Paisley Moses, a freshman undeclared major and Eugene, Ore., native, switched from competitive cheerleading to tumbling and acrobatics.
“I wanted to do this sport because I’ve watched Oregon do it,” she said. “I thought it was really cool and I wanted to be part of a program like that.”
Likewise, Ciara Rand was a competitive cheerleader in her hometown of Goodyear, Ariz., before coming to Gannon.
“I thought it was a really neat opportunity,” the freshman pre-med major said. “We could still do what we’ve done for a long time but at a collegiate level.”
Moses, Rand and their teammates practice five days a week – sometimes as early as 6 a.m. – and lift weights three days a week. The weightlifting is crucial, Shaw said, for the girls to be able to lift one another.

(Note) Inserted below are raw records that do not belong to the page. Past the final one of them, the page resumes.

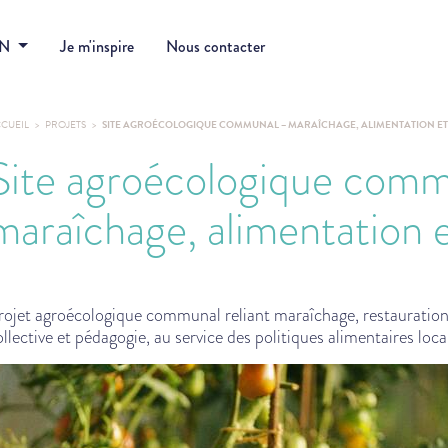
DN
Je m'inspire
Nous contacter
CUEIL
PROJETS
SITE AGROÉCOLOGIQUE COMMUNAL – MARAÎCHAGE, ALIMENTATION ET
Site agroécologique com
maraîchage, alimentation 
rojet agroécologique communal reliant maraîchage, restauratio
ollective et pédagogie, au service des politiques alimentaires loca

“It’s new for a lot of them,” Shaw said. “They’re trying to adjust to the schedule, but they’re all doing really well. And we train smart, so on days that we lift and run heavy, we don’t do a lot of impact at practice.”
Gannon’s Director of Athletics Mark Richard expressed his enthusiasm for the new program to Gannon Sports.
“There has been an increased popularity and demand for the sport of acrobatics and tumbling during recent years,” Richard said. “This provides high school female student-athletes the opportunity to compete at the highest level as a Lady Knight.
“We are extremely excited to watch this sport grow and eventually become a fully sanctioned NCAA varsity sport.”
Throughout the season, Gannon will go up against three-time defending national champion University of Oregon, Alderson Broaddus (W.Va.), Azusa Pacific (Calif.), Baylor (Texas), Fairmont State (W.Va.), Hawai’i Pacific, King (Tenn.), Quinnipiac (Conn.) and Adrian (Mich.)
Gannon’s first meet will take place Feb. 9 at Quinnipiac University in Hamden, Conn.
“It’s such an honor for them to be here,” Shaw said, “and it’s an honor for me to be working with them. I’m excited to see how much we can accomplish this year.”